In 2014, Millennials officially surpassed Baby Boomers as the largest group of 25-to-29 year olds in the history of the U.S. That’s a ton of demand, and multifamily professionals want to capture it.
One common assumption about this demographic that needs to be re-examined: Millennials prefer urban areas. A sharply-written article by Ben Casselman over at FiveThirtyEight last year notes that, in 2014, 1.25 million Millennials moved out of cities into suburbs vs. only 980,000 moving from suburbs into cities.
David Morris at Fortune takes a bead on a similar idea, arguing that the Millennial generation has peaked in terms of maturity, and will soon head to the burbs in multitudes to start their families.
At CoStar, we decided to get a better understanding of Millennial migration patterns at the metro level. To do this, we first looked at the number of 10-to-14 year olds in each metro in 1998, and compared it to the number of 25-to-29 year olds in the same metros in 2013. The bellow chart shows which cities gained the most Millennials, and which cities lost the most:
Where Millennials Are Going: 25-to-29 Year-Olds in 2013, Compared to 10-to-14 Year-Olds in 1998 (numbers in thousands)
We then took a look at current apartment construction in those cities gaining the most Millennials. (Note: We skipped New York because it’s a different animal.) The results, as you might expect, show a clear preference for downtown, urban locations.
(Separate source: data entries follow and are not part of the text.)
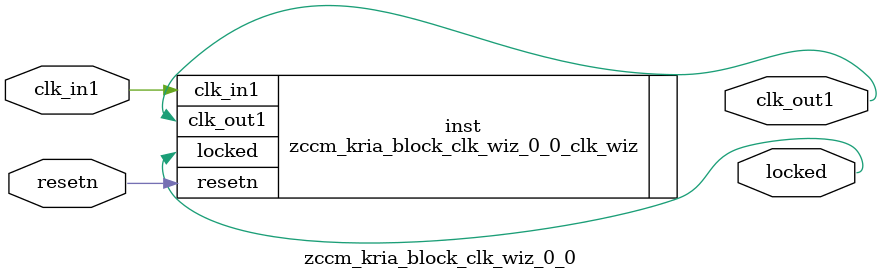
<source format=v>


`timescale 1ps/1ps

(* CORE_GENERATION_INFO = "zccm_kria_block_clk_wiz_0_0,clk_wiz_v6_0_11_0_0,{component_name=zccm_kria_block_clk_wiz_0_0,use_phase_alignment=false,use_min_o_jitter=false,use_max_i_jitter=false,use_dyn_phase_shift=false,use_inclk_switchover=false,use_dyn_reconfig=false,enable_axi=0,feedback_source=FDBK_AUTO,PRIMITIVE=MMCM,num_out_clk=1,clkin1_period=10.000,clkin2_period=10.000,use_power_down=false,use_reset=true,use_locked=true,use_inclk_stopped=false,feedback_type=SINGLE,CLOCK_MGR_TYPE=NA,manual_override=false}" *)

module zccm_kria_block_clk_wiz_0_0 
 (
  // Clock out ports
  output        clk_out1,
  // Status and control signals
  input         resetn,
  output        locked,
 // Clock in ports
  input         clk_in1
 );

  zccm_kria_block_clk_wiz_0_0_clk_wiz inst
  (
  // Clock out ports  
  .clk_out1(clk_out1),
  // Status and control signals               
  .resetn(resetn), 
  .locked(locked),
 // Clock in ports
  .clk_in1(clk_in1)
  );

endmodule

</source>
For example, in Los Angeles—a city which sprawls—44 of the 101 apartment communities with 50+ units currently under construction are within four miles of the city’s dead-center, and 20 are in the Downtown Submarket:
And in Washington D.C., 46 of the 106 communities with 50+ units are within three miles of the city center:
As we pointed out in a previous blog post, there may actually be a housing shortage, but the surfeit of urban, downtown housing obscures that trend.
Developers need to determine if these trends warrant a broader movement toward suburban settings for future apartment developments. In addition to the chance to tap into strong, unmet demand, these sites should also be cheaper to buy and build on.